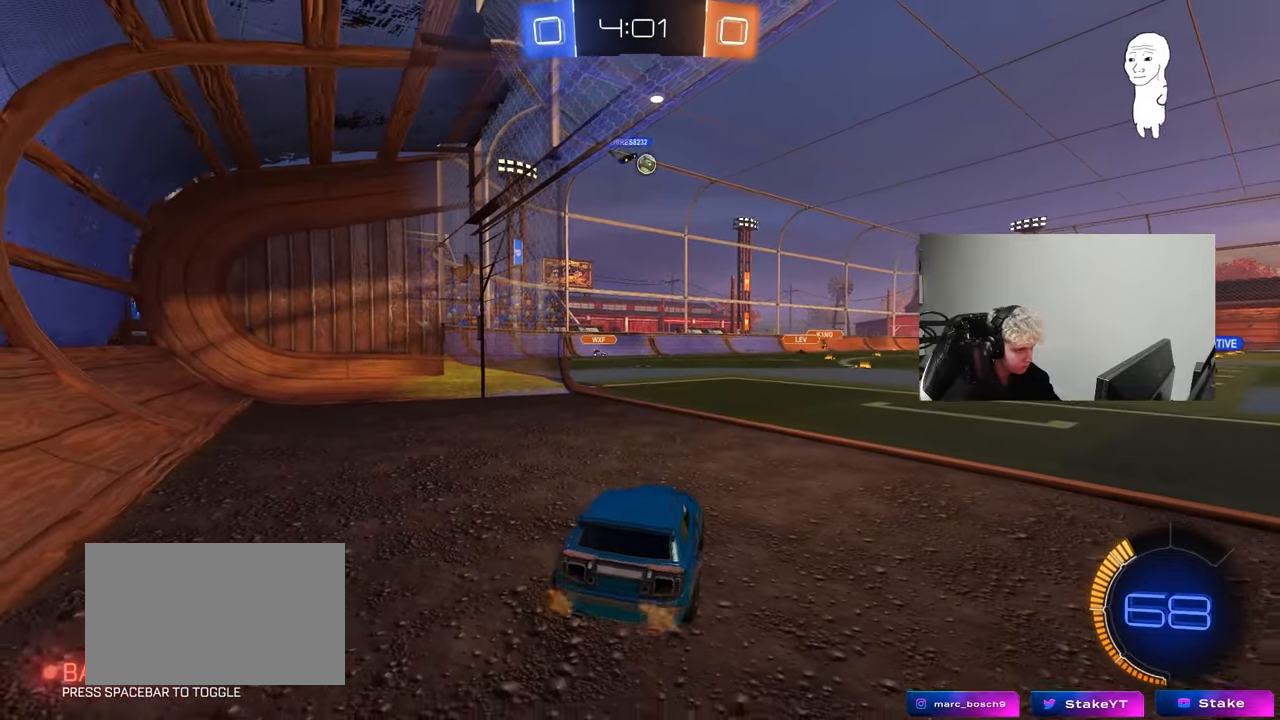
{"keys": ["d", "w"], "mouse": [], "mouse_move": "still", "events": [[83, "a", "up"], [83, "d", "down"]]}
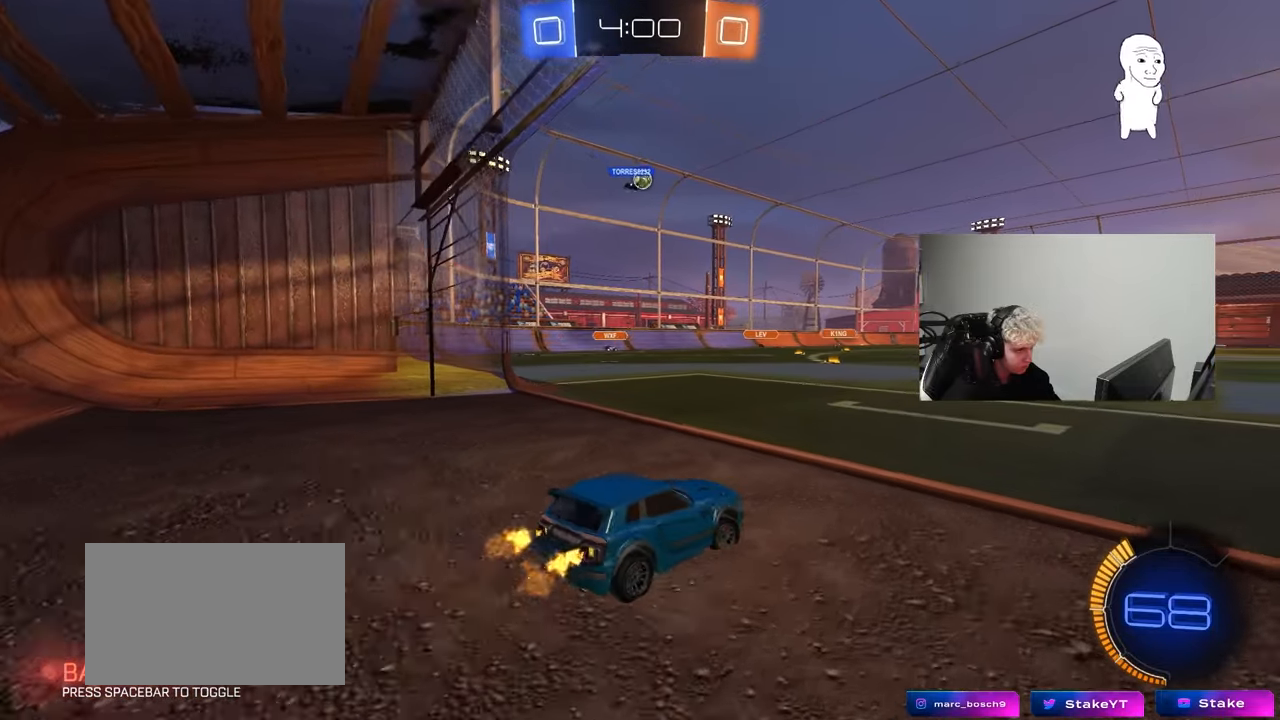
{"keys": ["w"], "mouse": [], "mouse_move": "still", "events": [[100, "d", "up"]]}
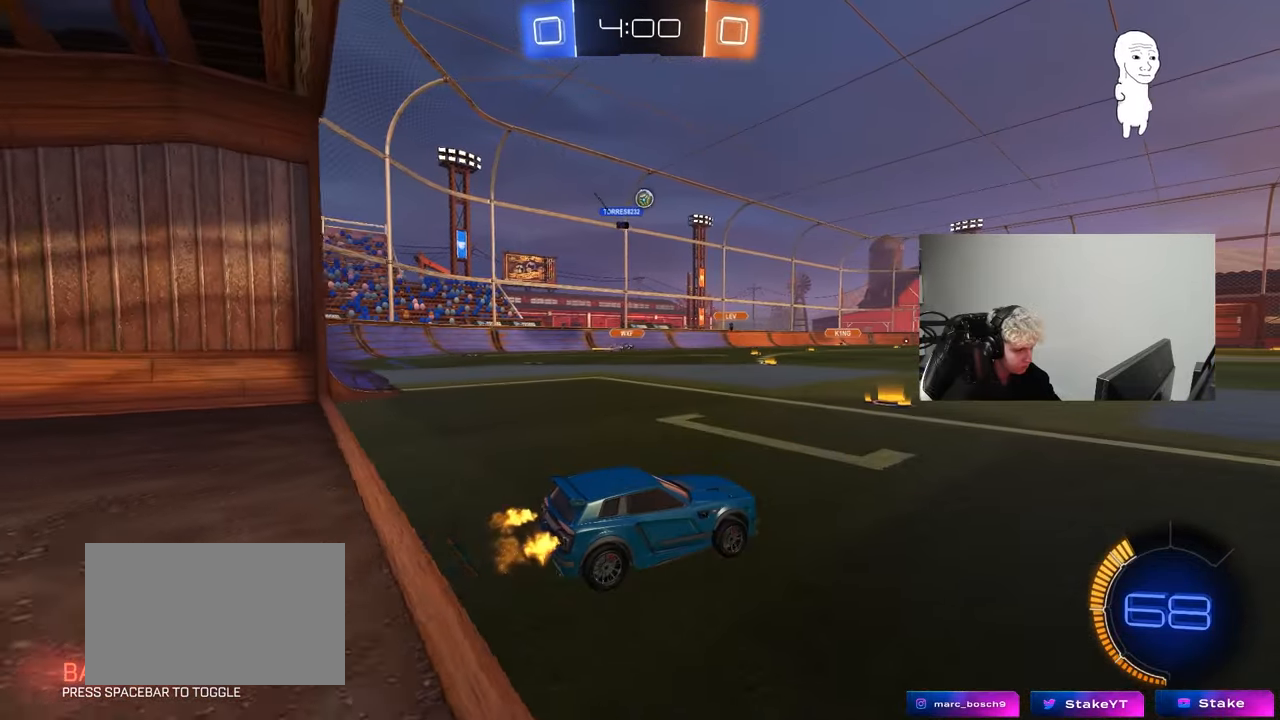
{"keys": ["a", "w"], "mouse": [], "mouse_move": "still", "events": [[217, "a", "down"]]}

- _WHAT IS REQUIRED_: Copy out every line from the material above in which the word "down" appears.

- _YOUR RESPONSE_:
{"keys": ["d", "w"], "mouse": [], "mouse_move": "still", "events": [[83, "a", "up"], [83, "d", "down"]]}
{"keys": ["a", "w"], "mouse": [], "mouse_move": "still", "events": [[217, "a", "down"]]}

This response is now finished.